• Problem to solve:
Copy the records below verbatim, from the first line through the line containing "저는 고려대학교 산업경영공학부에", inclusive, and output nothing else.

Exercise materials section start

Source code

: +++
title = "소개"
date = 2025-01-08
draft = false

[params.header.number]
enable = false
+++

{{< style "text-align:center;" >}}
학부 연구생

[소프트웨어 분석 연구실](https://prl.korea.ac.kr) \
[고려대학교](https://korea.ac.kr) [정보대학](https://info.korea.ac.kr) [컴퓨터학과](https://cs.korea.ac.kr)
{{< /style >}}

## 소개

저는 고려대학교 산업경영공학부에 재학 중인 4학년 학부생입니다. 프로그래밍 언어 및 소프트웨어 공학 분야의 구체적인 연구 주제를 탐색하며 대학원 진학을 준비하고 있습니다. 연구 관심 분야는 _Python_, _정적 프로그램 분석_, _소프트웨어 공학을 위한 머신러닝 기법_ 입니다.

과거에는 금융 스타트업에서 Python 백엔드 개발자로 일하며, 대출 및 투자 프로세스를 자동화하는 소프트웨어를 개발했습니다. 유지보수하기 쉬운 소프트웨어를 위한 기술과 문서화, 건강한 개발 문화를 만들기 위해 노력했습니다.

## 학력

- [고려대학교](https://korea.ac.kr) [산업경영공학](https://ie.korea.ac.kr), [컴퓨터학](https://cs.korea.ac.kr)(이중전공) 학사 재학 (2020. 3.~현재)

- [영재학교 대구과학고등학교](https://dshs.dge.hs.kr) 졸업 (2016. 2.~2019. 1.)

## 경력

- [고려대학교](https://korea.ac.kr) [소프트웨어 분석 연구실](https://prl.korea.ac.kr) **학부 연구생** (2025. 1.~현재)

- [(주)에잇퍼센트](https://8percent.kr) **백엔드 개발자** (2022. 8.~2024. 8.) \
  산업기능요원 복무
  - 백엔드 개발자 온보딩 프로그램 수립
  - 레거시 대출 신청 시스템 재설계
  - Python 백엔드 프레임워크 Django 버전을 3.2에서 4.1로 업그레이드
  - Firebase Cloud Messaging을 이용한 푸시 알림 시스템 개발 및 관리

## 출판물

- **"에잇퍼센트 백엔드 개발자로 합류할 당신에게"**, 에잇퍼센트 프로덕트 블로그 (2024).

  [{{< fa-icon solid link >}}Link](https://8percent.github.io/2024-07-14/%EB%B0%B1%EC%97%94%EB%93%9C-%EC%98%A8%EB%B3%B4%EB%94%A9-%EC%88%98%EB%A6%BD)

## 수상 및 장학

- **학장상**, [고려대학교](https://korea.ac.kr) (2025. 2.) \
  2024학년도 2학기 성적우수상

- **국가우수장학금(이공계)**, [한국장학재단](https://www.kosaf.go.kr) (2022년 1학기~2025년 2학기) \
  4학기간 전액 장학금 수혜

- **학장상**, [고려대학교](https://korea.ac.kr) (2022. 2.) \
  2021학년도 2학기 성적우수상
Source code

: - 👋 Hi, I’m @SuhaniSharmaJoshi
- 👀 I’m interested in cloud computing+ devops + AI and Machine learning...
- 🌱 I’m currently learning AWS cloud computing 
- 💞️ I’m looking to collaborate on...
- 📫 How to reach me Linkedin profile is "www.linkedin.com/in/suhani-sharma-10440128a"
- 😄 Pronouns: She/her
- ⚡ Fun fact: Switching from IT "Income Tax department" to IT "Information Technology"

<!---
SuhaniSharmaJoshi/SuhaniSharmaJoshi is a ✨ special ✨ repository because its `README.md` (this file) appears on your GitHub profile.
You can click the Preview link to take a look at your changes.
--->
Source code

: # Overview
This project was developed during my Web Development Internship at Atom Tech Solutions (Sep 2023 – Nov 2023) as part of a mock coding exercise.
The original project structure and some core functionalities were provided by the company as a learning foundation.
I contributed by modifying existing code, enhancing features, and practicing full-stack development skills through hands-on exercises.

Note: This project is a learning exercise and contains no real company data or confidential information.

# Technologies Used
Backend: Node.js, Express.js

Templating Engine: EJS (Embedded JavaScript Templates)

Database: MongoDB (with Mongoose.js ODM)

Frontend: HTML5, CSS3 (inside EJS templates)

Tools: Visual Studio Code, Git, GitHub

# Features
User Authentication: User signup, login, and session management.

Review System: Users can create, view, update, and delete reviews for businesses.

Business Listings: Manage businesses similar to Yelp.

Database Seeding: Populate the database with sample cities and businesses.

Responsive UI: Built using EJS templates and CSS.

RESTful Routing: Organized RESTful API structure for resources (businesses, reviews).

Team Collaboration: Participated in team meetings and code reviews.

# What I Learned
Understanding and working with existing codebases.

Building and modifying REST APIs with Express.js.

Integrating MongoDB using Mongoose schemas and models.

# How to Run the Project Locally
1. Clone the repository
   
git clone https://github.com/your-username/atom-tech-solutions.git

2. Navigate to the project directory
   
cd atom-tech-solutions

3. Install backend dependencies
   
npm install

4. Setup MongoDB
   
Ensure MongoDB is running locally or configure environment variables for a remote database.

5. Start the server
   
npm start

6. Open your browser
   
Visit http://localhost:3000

Exercise materials section end

• Answer to the exercise:
Source code

: +++
title = "소개"
date = 2025-01-08
draft = false

[params.header.number]
enable = false
+++

{{< style "text-align:center;" >}}
학부 연구생

[소프트웨어 분석 연구실](https://prl.korea.ac.kr) \
[고려대학교](https://korea.ac.kr) [정보대학](https://info.korea.ac.kr) [컴퓨터학과](https://cs.korea.ac.kr)
{{< /style >}}

## 소개

저는 고려대학교 산업경영공학부에 재학 중인 4학년 학부생입니다. 프로그래밍 언어 및 소프트웨어 공학 분야의 구체적인 연구 주제를 탐색하며 대학원 진학을 준비하고 있습니다. 연구 관심 분야는 _Python_, _정적 프로그램 분석_, _소프트웨어 공학을 위한 머신러닝 기법_ 입니다.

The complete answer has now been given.